„Nie gab es mehr zu tun“, lautete das Motto der FDP im zurückliegenden Bundestagswahlkampf. Seit dem Mittwoch ist nun ein erstes Stück Arbeit getan. In getrennten Sitzungen haben sich Grüne und die FDP darauf geeinigt, mit der SPD in Sondierungsgespräche über eine Ampel-Koalition zu gehen. Zeitversetzt traten die beiden Grünen-Vorsitzenden Baerbock und Habeck sowie FDP-Chef Christian Lindner vor die Presse. Ihre abgestimmte Botschaft: Jamaika ist für uns nicht abgeschrieben; aber fürs erste wollen wir nun mit Olaf Scholz eine Ampel sondieren. Der wiederum meldete sich am frühen Nachmittag zu Wort. „Die Bürgerinnen und Bürger haben uns einen Auftrag gegeben, eine Regierung zustande zu bringen“, sagte Scholz. „Morgen geht‘s dann los.“
Damit ist also der erste Schritt Richtung Ampelkoalition getan. Doch wenn sich die Beteiligten an diesem Donnerstag um elf Uhr in Berlin zusammenfinden, ist allen klar, dass es bei den Inhalten erst richtig anstrengend wird. Dass sich die FDP trotz größerer Schnittmengen mit CDU und CSU auf Sondierungen mit der SPD einlässt, wird einen politischen Preis haben. Grüne und Sozialdemokraten werden den Liberalen entgegenkommen müssen. Fraglich ist aber noch, in welchen Bereichen das passiert. Noch ist viel von „Spielräumen“ die Rede und von „roten Linien“, die man vermeiden will. Tatsächlich aber wird es an einigen Punkten Streit und Kompromisse geben müssen.

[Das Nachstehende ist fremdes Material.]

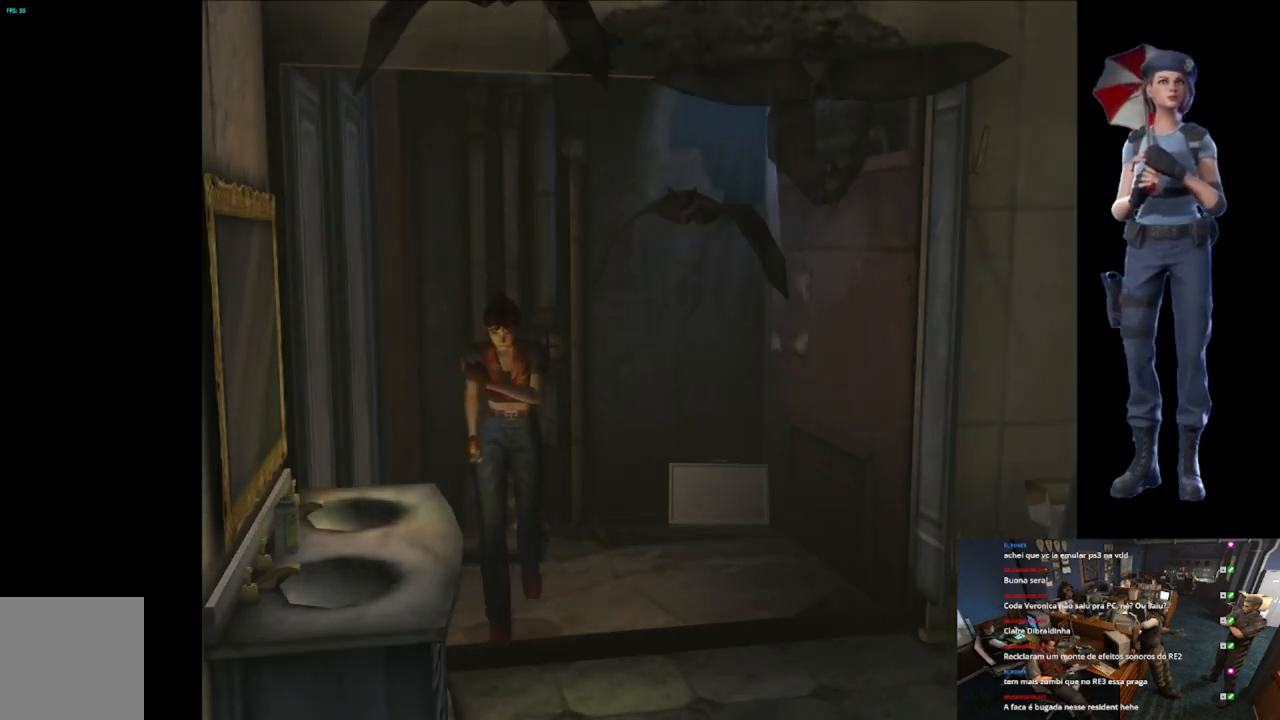
{"buttons": ["A", "X"], "left_stick": "up-right", "right_stick": "center", "events": [[116, "left_stick", "up-right"], [317, "A", "down"], [417, "A", "up"], [500, "A", "down"]]}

Zum einen ist da das Großthema Steuern und Finanzen. Dass die FDP sämtliche Steuererhöhungen ablehnt, war im Wahlkampf ihr Markenkern. SPD und Grüne dagegen wollen kleine und mittlere Einkommen entlasten. Den Spitzensteuersatz wollen sie anheben und die Vermögensteuer wieder einführen – beides lehnt die FDP rundweg ab. Wie die drei Partner hier zusammenkommen wollen, ist sehr fraglich. Der gerade in den Bundestag gewählte Bremer FDP-Abgeordnete Volker Redder stellt schon mal klar, dass Steuererhöhungen für ihn eine „rote Linie“ darstellen.
Ein Knackpunkt ist auch die schwarze Null. Während Grüne SPD die Schuldenbremse „reformieren“ wollen, um – wie die Grünen – jährlich fünfzig Milliarden Euro in den Klimaausbau stecken zu können, wollen die Liberalen an der Schuldenbremse festhalten. Beim Sonderparteitag eine Woche vor der Wahl hat FDP-Chef Christian Lindner einen möglichen Kompromiss bereits umrissen. Eine neue Bundesregierung könnte Punkt für Punkt ihre Ausgabenliste durchgehen und Beihilfen, etwa die Förderprämie für Elektrautos, abschaffen.
In der Klimapolitik sind die Ziele vergleichbar, die Weg dorthin jedoch verschieden. Während die Grünen Deutschlands CO2-Emissionen bis 2030 um 70 Prozent reduzieren möchten, sind das bei der SPD 65 Prozent. Beim Kohleausstieg hält sich die SPD an das beschlossene Jahr 2038, die Grünen wollen schon 2030 raus. Einigen dürften sich die drei Parteien beim CO2-Preis, auch wenn die FDP sich für einen Zertifikatehandel ausspricht. Die Einnahmen wollen FDP und Grüne an die Bürger zurückzugeben. Die Liberalen nennen dies Klimadividende, die Ökopartei Grünes Bürgergeld.
Bremens Grüne Bundestagsabgeordnete Kirsten Kappert-Gonther hofft darauf, dass in einem möglichen Koalitionsvertrag positiv sichtbar wird, „dass Klimaschutz Gesundheitsschutz ist“. Ein Tempolimit von 130 Stundenkilometern, das die Grünen vor der Wahl als nicht verhandelbar bezeichnet hatten, wurde übrigens bereits von Fraktionschef Anton Hofreiter abgeräumt.
Auch in der Arbeits- und Sozialpolitik gehen die Vorstellungen auseinander. SPD und Grüne haben im Wahlkampf einen Mindestlohn von zwölf Euro versprochen. Die FDP als Partei der Mittelstandsunternehmer sieht das naturgemäß anders, scheint sich aber hier nicht verkämpfen zu wollen. Die SPD hatte sich in ihrem Sozialstaatsprogramm von Hartz IV gelöst, die Grünen sind ohnehin dagegen. Der Vorschlag der FDP, Sozialleistungen in einem vereinfachten „Bürgergeld“ zusammenzufassen, könnte hier für Eingung sorgen. Die gesundheitspolitischen Pläne von SPD und Grünen, eine „Bürgerversicherung“ für alle einzuführen – auch für Beamte und Freiberufler – könnten auf der Liste der Vorsätze nach hinten geschoben werden.
Bei der Rente wiederum sind sich Grüne und FDP mit Plänen für eine kapitalgedeckten Altersvorsorge relativ nahe. Wie man das Projekt nennt – Bürgerfonds, Aktienrente oder wie auch immer – ist eine Aufgabe für die Unterhändler. SPD und Grüne wiederum sind sich einig, die gesetzliche Rente auf 48 Prozent festzuschreiben. Einigung dürfte es auch beim „Kinderchancengeld“ der Liberalen un der „Kindergrundsicherung“ von SPD und Grünen geben. Den Ansatz, die Leistungen zu bündeln und zu vereinfachen, verfolgen alle drei.